Output only the lines below from the one containing "ring dip: (776, 757)" to the one containing "wrist: (801, 752)", exactly as written, both ends kept.

Stored data entries
⁂

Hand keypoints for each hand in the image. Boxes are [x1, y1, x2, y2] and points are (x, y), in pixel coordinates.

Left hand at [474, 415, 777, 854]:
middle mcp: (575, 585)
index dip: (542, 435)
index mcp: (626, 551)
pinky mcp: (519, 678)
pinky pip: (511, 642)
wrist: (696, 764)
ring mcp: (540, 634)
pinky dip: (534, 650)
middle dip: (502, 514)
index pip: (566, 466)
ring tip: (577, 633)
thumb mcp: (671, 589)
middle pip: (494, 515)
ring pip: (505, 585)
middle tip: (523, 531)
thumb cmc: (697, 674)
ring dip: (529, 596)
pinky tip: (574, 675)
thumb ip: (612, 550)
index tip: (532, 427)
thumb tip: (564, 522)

⁂

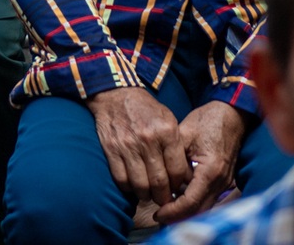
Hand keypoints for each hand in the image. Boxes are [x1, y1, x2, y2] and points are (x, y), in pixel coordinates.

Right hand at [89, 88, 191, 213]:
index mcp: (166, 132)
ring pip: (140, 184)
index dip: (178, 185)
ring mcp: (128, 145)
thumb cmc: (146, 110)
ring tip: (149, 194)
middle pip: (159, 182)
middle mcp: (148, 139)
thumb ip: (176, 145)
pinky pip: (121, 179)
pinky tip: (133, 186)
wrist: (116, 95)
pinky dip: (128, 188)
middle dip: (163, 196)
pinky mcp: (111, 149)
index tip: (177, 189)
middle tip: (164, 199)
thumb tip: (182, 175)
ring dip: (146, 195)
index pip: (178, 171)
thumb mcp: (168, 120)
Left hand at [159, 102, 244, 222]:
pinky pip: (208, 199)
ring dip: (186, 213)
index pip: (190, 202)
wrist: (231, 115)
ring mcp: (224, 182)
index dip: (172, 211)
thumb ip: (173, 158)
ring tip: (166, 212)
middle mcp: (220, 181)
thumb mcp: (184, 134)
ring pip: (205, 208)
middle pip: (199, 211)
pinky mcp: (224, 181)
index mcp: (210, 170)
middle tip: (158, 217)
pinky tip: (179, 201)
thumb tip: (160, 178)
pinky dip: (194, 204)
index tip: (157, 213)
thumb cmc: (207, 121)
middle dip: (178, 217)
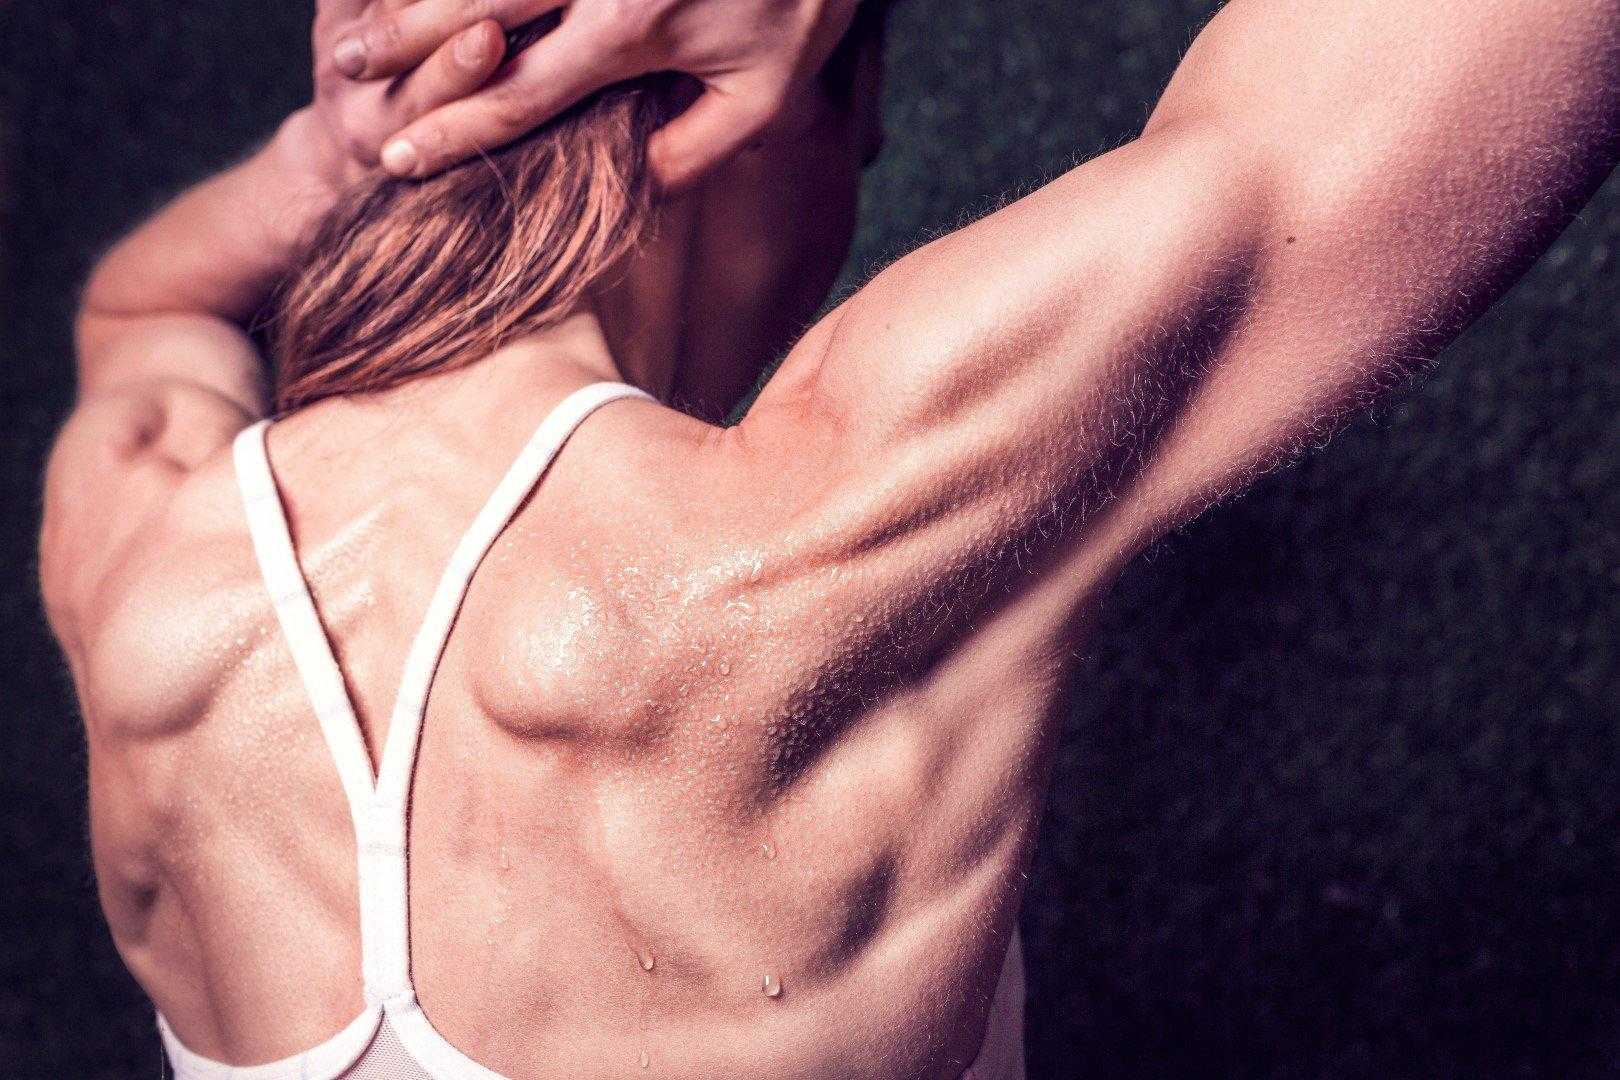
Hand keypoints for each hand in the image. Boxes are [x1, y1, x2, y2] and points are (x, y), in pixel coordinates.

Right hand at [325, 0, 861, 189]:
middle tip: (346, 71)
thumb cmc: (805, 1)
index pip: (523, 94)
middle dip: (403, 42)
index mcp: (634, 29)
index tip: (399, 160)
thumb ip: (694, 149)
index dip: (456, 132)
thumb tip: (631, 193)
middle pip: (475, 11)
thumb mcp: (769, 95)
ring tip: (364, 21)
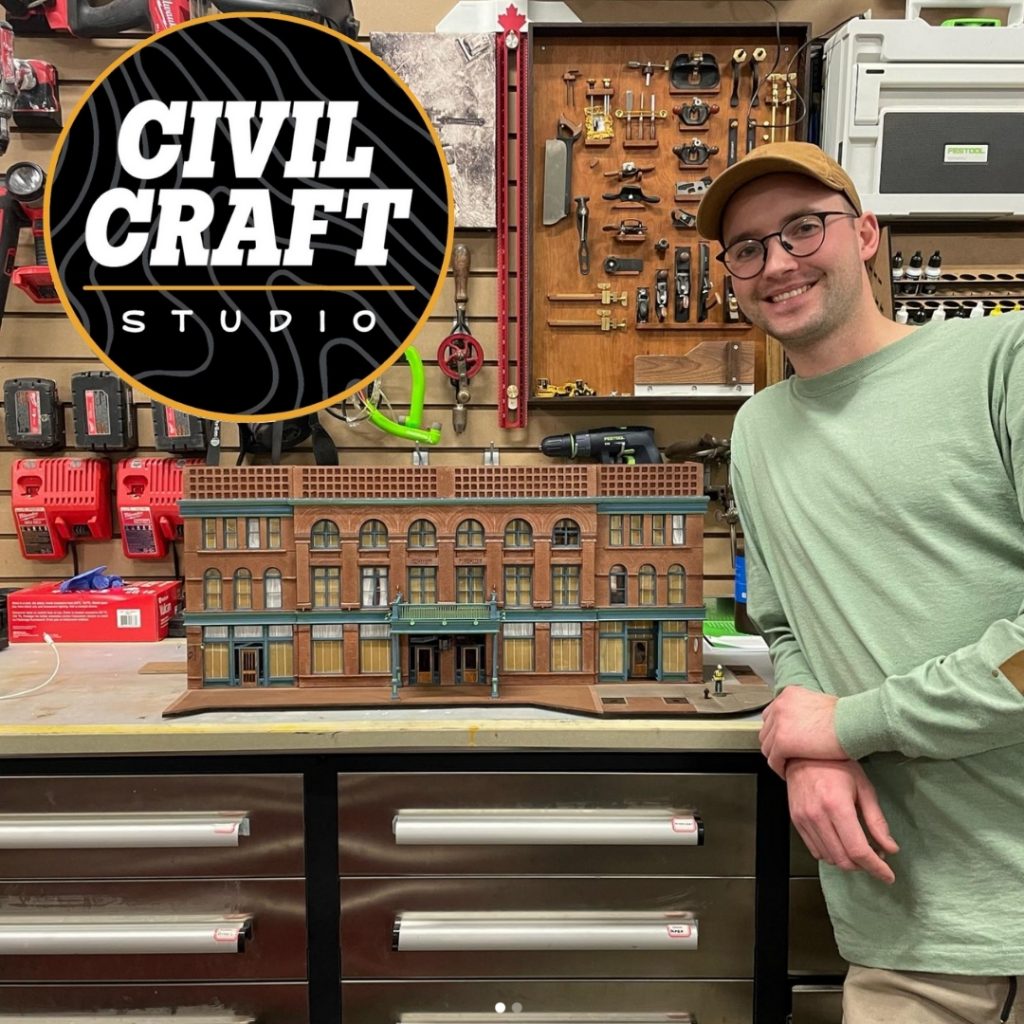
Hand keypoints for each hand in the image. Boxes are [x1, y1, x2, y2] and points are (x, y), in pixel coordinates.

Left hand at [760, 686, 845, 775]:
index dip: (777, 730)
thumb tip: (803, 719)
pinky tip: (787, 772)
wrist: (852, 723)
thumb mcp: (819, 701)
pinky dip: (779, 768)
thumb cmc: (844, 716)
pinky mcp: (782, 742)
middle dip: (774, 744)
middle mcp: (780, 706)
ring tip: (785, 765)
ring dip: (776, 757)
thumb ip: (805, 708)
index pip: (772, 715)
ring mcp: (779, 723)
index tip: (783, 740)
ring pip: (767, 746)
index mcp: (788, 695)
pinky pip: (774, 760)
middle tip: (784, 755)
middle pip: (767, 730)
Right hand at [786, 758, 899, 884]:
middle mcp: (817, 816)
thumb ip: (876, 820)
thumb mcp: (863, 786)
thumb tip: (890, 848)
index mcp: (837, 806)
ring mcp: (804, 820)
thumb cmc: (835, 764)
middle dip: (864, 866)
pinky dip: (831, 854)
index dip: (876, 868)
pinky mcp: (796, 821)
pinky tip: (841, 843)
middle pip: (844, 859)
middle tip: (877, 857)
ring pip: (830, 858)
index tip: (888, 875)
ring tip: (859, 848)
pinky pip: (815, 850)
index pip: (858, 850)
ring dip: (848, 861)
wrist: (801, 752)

⁂

### Solution for this task
ring dip: (776, 757)
thumb ip: (805, 708)
index pip: (772, 715)
ring mcp: (779, 723)
index tip: (783, 740)
ring pip: (767, 746)
index mcp: (788, 695)
pinky pip: (774, 760)
middle tip: (784, 755)
middle pip: (767, 730)
Right hand at [786, 758, 899, 884]:
middle mcp: (817, 816)
thumb ip: (876, 820)
thumb mcp: (863, 786)
thumb tip: (890, 848)
index mcp: (837, 806)
ring mcp: (804, 820)
thumb cmc: (835, 764)
middle dip: (864, 866)
pinky dip: (831, 854)
index dip: (876, 868)
pinky mcp: (796, 821)
pinky tip: (841, 843)
middle pip: (844, 859)
middle tip: (877, 857)
ring pip: (830, 858)
index tip: (888, 875)
ring tip: (859, 848)
pinky pip: (815, 850)
index pip: (858, 850)
ring dip: (848, 861)
wrist: (801, 752)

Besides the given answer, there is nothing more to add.